An operation of the accumulator cycle is explained in the order of a
coolant flow by using FIG. 15. The gas coolant is sucked into a compressor
1 and compressed therein to a high temperature and high pressurized
condition, and such compressed gas is discharged from the compressor 1.
The discharged high-temperature and high-pressure gas is introduced into a
condenser 2 and is changed into the liquid coolant because of the forcibly
cooling. Such liquid coolant becomes a super-cool condition after the same
is passed the condenser 2. The liquid coolant liquidized by the condenser
2 flows into a capillary tube 6a of a composite-throttling-device 6. The
shape of the capillary tube 6a is so small that the pressure of the
coolant is reduced. The coolant is rapidly expanded by passing through a
nozzle 6b so that it becomes a low-temperature and low-pressure misty
coolant. The misty coolant flows into an evaporator 5 in which the coolant
is evaporated by receiving the latent heat for evaporation from an
atmospheric air around the surface of the evaporator 5. Therefore, the air
passing through the evaporator 5 is cooled. After such evaporation, the
coolant flows into an accumulator 7 in which the coolant is separated into
the liquid coolant and the gas coolant so as to transfer only the gas
coolant into the compressor 1. The refrigeration is achieved by repeating
the above-mentioned operations.
According to the above-explanation, it is necessary to properly control the
coolant condition of the outlet portions of two heat-exchangers, namely,
the condenser 2 and the evaporator 5 in the refrigeration cycles for
effectively operating the refrigeration cycles.

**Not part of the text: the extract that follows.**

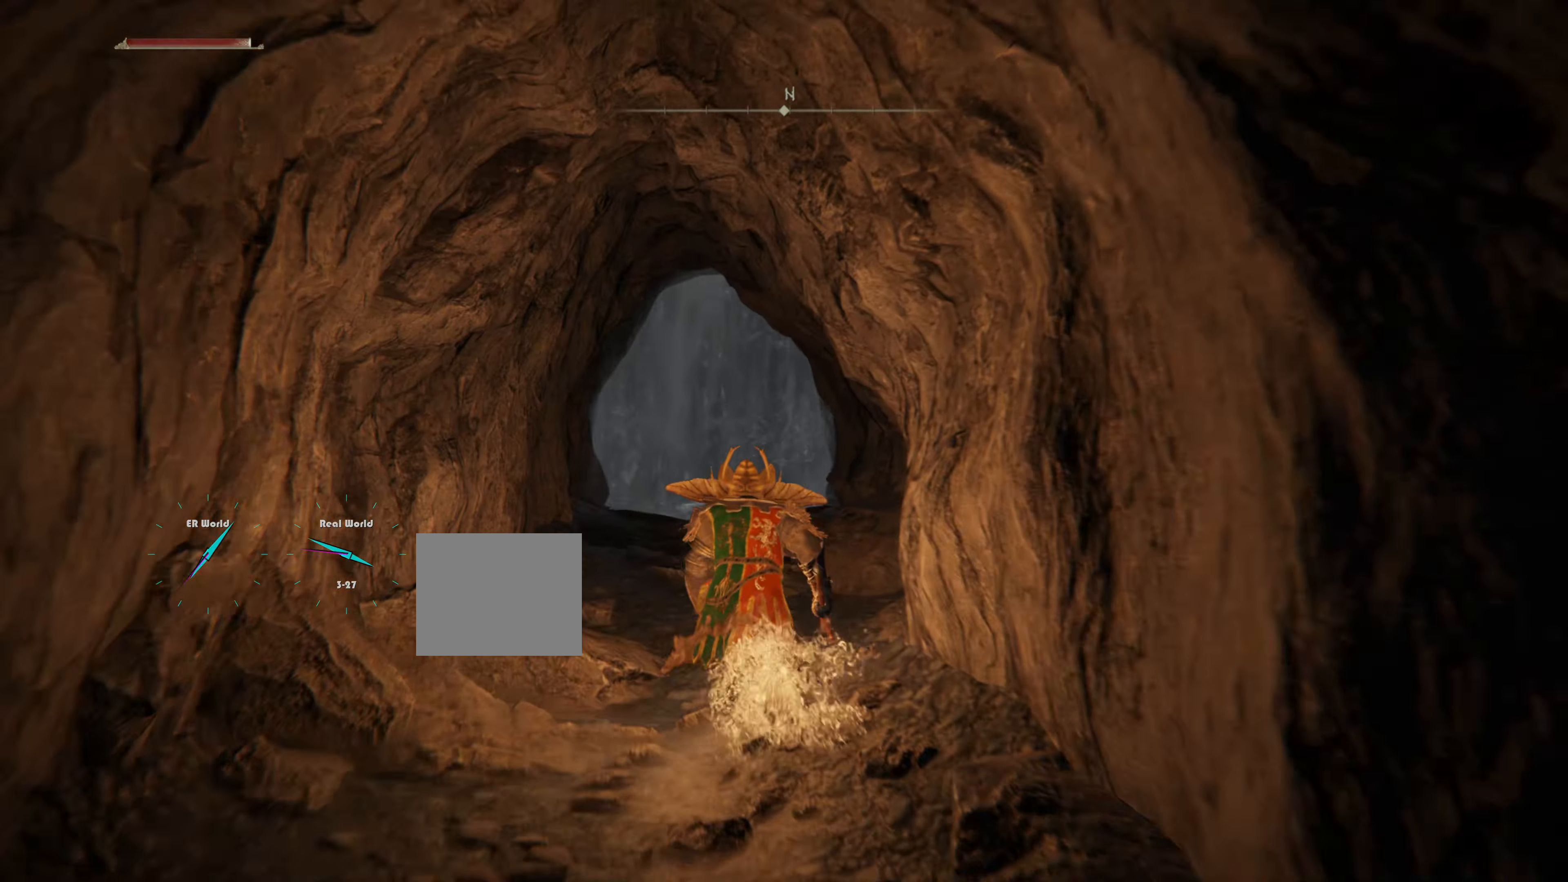
{"buttons": ["L1"], "left_stick": "up", "right_stick": "center", "events": [[317, "CIRCLE", "up"]]}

The difference between the receiver cycle and the accumulator cycle exists
in the control method of the coolant condition of the outlet portion of
the condenser 2 and the evaporator 5, as shown in FIG. 16. Hereinafter,
each control method is explained.
According to the receiver 3 cycle, the receiver controls the coolant
condition at the outlet portion of the receiver 3. Namely, since an
interface between gas and liquid always exists in the receiver 3 and since
only the saturated liquid coolant is sent out from the receiver 3, the
coolant at the outlet portion of the condenser 2 always keeps in the
saturated liquid condition. In this cycle, the expansion valve 4 controls
the coolant condition at the outlet portion of the evaporator 5. Namely,
in response to a signal from a heat detector 4a located the outlet portion
of the evaporator 5, the expansion valve 4 controls the flow rate of the
coolant so that the gas coolant of the outlet portion has a constant
super-heat(SH). Therefore, the gas coolant having a controlled super-heat
is constantly sucked into the compressor 1.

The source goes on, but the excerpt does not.